Saved entries:
-.-.-
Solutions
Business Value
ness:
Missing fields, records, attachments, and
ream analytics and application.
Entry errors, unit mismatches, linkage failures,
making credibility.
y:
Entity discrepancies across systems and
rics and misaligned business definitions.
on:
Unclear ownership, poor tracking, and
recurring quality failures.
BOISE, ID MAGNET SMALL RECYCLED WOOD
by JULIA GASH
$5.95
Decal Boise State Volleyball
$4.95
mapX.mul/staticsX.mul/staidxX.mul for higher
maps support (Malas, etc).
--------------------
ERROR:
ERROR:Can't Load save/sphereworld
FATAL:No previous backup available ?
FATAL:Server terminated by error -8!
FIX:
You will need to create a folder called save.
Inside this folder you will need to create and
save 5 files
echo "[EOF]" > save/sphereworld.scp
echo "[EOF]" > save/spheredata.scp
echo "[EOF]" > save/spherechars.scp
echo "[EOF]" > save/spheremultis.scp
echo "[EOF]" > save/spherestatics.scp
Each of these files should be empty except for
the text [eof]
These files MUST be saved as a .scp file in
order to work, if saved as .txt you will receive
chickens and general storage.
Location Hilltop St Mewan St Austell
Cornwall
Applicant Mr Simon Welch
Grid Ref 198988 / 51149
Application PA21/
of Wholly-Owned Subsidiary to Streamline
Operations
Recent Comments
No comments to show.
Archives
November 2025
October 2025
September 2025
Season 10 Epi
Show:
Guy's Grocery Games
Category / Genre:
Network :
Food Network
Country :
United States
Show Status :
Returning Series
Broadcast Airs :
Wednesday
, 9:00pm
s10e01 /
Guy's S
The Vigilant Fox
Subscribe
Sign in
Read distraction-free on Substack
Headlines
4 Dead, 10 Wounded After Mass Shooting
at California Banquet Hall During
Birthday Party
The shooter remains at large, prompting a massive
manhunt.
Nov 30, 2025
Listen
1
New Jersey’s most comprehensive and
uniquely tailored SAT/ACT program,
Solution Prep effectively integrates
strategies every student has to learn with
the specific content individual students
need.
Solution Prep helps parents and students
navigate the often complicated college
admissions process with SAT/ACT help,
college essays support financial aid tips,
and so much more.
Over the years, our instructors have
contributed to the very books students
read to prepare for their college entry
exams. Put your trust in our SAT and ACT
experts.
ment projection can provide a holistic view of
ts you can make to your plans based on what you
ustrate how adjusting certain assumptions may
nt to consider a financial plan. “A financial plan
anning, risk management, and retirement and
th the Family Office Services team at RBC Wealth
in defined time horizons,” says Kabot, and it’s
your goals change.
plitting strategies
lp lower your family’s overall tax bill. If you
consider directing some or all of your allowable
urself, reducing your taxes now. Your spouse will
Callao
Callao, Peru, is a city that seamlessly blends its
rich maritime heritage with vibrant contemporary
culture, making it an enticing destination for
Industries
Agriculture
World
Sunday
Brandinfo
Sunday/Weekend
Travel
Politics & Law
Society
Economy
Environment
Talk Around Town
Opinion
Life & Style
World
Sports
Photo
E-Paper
-.-.-
**What is being asked**
Copy down every line of the entries containing the word "college".

**Written solution**
navigate the often complicated college
college essays support financial aid tips,
read to prepare for their college entry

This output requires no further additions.